Work to be completed: Copy out the lines word for word, from the first one through the line that contains "collectors: F. A. McClure".

Task input:
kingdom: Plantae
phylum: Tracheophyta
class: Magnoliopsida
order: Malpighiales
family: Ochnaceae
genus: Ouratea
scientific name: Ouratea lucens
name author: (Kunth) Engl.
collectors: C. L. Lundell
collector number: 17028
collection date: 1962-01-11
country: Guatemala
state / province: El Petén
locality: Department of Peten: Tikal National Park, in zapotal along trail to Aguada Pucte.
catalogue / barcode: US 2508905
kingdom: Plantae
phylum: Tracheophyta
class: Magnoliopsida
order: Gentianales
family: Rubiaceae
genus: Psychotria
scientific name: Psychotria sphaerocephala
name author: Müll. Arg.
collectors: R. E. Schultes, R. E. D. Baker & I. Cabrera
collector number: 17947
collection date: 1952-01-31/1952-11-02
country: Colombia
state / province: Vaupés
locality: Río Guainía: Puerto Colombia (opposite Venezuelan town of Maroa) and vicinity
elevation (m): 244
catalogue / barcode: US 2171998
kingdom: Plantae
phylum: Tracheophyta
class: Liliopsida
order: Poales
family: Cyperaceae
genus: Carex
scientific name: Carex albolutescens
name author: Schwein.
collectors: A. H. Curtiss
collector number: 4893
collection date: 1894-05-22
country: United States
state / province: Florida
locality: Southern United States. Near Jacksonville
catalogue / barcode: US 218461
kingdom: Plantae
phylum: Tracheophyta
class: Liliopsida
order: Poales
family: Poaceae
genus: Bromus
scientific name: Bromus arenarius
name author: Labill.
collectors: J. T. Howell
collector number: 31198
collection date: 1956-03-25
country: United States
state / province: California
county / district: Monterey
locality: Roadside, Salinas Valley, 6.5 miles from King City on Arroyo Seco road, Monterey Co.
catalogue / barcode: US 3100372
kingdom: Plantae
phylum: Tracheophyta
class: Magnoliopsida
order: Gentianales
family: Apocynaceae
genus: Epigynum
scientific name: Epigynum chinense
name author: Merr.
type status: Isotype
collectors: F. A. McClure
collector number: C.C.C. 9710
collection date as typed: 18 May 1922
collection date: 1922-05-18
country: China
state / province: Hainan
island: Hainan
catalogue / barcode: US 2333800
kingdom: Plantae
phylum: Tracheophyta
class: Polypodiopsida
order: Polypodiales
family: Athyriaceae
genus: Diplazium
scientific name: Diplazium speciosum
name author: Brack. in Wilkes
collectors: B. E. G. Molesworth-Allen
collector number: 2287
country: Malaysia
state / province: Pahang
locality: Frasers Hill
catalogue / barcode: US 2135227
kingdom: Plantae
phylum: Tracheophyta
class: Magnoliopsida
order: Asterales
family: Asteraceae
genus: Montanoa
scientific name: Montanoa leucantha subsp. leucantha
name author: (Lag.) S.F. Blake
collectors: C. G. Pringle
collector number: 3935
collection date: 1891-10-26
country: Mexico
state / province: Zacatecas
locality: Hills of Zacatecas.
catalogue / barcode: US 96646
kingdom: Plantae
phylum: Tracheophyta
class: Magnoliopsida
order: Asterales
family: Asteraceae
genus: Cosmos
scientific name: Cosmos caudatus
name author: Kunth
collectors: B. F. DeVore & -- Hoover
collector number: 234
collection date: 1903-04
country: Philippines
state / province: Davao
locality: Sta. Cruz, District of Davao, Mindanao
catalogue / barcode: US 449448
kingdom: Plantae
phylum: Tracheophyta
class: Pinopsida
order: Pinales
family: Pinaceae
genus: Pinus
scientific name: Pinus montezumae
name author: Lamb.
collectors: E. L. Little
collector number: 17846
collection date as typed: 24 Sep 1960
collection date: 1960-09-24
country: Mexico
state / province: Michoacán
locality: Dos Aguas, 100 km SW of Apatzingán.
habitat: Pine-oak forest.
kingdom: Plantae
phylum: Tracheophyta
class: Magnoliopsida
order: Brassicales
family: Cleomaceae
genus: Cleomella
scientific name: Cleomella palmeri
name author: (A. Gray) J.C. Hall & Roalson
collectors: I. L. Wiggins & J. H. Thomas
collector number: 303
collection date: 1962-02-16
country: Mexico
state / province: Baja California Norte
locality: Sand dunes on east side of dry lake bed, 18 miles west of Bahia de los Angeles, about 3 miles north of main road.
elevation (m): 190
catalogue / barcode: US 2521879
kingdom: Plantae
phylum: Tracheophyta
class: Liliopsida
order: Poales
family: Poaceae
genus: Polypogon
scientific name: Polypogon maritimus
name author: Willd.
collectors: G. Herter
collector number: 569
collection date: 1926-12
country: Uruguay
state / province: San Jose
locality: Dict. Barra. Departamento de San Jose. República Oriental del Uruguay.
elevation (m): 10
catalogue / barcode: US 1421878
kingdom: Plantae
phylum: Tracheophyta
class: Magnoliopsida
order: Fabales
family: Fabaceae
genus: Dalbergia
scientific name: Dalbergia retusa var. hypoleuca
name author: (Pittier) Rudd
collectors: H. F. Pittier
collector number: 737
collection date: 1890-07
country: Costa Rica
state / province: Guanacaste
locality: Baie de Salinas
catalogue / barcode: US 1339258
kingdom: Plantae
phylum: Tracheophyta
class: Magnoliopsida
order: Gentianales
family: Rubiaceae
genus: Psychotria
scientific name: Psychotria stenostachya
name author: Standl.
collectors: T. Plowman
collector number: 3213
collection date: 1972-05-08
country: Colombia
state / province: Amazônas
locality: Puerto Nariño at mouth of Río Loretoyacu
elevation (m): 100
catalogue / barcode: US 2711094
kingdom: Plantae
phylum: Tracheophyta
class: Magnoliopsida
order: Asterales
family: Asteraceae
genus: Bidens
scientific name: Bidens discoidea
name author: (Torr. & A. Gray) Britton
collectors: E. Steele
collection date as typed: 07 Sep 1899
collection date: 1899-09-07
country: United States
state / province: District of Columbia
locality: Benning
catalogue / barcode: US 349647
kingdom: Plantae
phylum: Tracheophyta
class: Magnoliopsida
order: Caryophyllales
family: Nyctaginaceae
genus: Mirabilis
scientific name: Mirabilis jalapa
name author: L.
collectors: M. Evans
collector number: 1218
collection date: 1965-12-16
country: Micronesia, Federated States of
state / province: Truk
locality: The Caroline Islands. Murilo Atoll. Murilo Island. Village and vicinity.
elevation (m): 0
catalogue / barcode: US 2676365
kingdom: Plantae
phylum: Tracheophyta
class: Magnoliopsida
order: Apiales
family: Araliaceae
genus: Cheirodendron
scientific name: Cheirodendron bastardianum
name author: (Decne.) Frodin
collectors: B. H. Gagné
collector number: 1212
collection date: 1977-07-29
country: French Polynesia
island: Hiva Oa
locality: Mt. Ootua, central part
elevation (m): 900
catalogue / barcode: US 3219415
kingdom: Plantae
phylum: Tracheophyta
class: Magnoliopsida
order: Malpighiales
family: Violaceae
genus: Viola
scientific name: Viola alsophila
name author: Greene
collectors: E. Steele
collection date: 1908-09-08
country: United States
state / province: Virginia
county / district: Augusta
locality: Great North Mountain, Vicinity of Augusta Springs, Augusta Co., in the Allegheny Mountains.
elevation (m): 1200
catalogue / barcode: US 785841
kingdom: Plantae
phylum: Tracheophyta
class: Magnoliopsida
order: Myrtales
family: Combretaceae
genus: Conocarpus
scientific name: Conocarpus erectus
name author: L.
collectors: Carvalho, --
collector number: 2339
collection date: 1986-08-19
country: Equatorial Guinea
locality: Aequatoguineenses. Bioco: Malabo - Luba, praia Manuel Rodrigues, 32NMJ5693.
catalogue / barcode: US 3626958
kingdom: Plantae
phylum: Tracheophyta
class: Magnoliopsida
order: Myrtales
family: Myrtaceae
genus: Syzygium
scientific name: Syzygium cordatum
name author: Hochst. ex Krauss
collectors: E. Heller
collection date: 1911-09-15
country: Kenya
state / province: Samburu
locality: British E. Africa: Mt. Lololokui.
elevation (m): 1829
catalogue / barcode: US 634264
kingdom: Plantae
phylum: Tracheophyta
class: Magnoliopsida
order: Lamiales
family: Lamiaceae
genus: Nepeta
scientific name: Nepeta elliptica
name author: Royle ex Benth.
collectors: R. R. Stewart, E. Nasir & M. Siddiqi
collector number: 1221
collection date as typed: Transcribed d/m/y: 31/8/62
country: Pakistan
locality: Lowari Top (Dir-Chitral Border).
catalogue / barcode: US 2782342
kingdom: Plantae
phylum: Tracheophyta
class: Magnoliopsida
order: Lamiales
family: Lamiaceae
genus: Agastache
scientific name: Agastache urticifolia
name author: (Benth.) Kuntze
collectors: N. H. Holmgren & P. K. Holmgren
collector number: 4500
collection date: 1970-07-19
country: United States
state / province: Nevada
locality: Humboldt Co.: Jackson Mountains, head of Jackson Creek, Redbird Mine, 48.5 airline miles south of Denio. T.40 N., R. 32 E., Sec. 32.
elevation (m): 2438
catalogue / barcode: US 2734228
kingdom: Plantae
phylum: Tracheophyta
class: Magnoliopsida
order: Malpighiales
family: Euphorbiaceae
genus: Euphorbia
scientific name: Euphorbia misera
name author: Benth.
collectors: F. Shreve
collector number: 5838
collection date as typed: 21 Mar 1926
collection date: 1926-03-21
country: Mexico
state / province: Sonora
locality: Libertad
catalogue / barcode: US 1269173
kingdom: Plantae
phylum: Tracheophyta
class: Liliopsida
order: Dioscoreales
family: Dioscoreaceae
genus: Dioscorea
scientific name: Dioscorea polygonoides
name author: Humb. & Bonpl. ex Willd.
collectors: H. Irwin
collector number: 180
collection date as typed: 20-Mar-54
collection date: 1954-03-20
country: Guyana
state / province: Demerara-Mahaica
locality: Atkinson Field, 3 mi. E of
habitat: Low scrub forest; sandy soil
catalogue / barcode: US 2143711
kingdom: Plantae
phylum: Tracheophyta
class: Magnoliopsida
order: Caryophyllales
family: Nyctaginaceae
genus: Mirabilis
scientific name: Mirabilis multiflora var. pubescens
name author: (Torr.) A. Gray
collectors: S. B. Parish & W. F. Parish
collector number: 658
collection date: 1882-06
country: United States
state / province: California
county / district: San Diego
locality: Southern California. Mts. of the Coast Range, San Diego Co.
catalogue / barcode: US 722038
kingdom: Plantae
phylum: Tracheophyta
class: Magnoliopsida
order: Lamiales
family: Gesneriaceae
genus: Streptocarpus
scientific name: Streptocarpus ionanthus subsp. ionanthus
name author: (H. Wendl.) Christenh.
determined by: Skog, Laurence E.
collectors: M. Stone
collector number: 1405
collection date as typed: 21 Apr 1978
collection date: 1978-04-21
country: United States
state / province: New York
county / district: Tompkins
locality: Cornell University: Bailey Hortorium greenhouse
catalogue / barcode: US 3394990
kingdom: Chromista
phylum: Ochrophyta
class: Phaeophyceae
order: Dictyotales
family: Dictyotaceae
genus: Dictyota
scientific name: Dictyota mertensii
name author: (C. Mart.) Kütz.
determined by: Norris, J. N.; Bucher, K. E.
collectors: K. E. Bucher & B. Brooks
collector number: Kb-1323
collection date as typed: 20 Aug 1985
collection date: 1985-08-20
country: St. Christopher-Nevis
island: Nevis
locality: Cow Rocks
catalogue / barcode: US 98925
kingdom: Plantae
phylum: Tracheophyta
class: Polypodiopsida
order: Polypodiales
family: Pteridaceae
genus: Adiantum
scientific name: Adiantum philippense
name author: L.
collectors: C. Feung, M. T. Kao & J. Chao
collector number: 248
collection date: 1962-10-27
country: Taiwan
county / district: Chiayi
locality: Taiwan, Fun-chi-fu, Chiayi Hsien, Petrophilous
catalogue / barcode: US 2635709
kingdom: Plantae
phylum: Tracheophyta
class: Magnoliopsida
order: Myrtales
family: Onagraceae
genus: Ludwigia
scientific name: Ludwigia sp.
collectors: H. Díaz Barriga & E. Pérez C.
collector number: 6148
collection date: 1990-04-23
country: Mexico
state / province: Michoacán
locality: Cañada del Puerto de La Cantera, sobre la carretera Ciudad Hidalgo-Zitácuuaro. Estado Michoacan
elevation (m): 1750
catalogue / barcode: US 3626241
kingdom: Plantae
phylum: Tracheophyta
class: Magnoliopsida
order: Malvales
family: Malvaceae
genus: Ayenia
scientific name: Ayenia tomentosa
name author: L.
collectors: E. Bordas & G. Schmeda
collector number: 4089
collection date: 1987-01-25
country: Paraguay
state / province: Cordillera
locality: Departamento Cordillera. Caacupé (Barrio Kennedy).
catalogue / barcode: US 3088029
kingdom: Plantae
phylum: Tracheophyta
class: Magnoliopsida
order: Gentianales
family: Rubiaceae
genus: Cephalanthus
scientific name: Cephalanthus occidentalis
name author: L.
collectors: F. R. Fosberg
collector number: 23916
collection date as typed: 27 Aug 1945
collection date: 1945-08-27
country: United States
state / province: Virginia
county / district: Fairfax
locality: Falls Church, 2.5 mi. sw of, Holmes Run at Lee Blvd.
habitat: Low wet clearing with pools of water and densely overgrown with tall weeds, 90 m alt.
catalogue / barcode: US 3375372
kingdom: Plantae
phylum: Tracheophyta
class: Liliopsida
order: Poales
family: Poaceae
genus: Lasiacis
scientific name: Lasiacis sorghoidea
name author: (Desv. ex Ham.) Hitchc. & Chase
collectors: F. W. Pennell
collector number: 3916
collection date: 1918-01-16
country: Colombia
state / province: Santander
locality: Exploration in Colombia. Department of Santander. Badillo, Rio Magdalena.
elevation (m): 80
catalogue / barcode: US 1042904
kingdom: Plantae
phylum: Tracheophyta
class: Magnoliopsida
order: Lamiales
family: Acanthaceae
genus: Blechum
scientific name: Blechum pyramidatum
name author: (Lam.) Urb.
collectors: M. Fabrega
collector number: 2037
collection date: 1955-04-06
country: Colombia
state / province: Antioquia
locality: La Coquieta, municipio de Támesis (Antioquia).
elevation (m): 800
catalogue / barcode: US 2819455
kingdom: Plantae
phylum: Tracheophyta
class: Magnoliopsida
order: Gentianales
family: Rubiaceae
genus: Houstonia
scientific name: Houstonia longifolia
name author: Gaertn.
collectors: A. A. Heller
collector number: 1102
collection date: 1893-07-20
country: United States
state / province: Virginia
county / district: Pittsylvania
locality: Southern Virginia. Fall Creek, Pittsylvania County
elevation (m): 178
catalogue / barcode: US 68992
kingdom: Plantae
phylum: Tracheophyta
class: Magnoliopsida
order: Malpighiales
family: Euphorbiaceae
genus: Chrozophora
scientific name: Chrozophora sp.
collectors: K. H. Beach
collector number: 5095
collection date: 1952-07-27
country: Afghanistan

Final result:
kingdom: Plantae
phylum: Tracheophyta
class: Magnoliopsida
order: Malpighiales
family: Ochnaceae
genus: Ouratea
scientific name: Ouratea lucens
name author: (Kunth) Engl.
collectors: C. L. Lundell
collector number: 17028
collection date: 1962-01-11
country: Guatemala
state / province: El Petén
locality: Department of Peten: Tikal National Park, in zapotal along trail to Aguada Pucte.
catalogue / barcode: US 2508905
kingdom: Plantae
phylum: Tracheophyta
class: Magnoliopsida
order: Gentianales
family: Rubiaceae
genus: Psychotria
scientific name: Psychotria sphaerocephala
name author: Müll. Arg.
collectors: R. E. Schultes, R. E. D. Baker & I. Cabrera
collector number: 17947
collection date: 1952-01-31/1952-11-02
country: Colombia
state / province: Vaupés
locality: Río Guainía: Puerto Colombia (opposite Venezuelan town of Maroa) and vicinity
elevation (m): 244
catalogue / barcode: US 2171998
kingdom: Plantae
phylum: Tracheophyta
class: Liliopsida
order: Poales
family: Cyperaceae
genus: Carex
scientific name: Carex albolutescens
name author: Schwein.
collectors: A. H. Curtiss
collector number: 4893
collection date: 1894-05-22
country: United States
state / province: Florida
locality: Southern United States. Near Jacksonville
catalogue / barcode: US 218461
kingdom: Plantae
phylum: Tracheophyta
class: Liliopsida
order: Poales
family: Poaceae
genus: Bromus
scientific name: Bromus arenarius
name author: Labill.
collectors: J. T. Howell
collector number: 31198
collection date: 1956-03-25
country: United States
state / province: California
county / district: Monterey
locality: Roadside, Salinas Valley, 6.5 miles from King City on Arroyo Seco road, Monterey Co.
catalogue / barcode: US 3100372
kingdom: Plantae
phylum: Tracheophyta
class: Magnoliopsida
order: Gentianales
family: Apocynaceae
genus: Epigynum
scientific name: Epigynum chinense
name author: Merr.
type status: Isotype
collectors: F. A. McClure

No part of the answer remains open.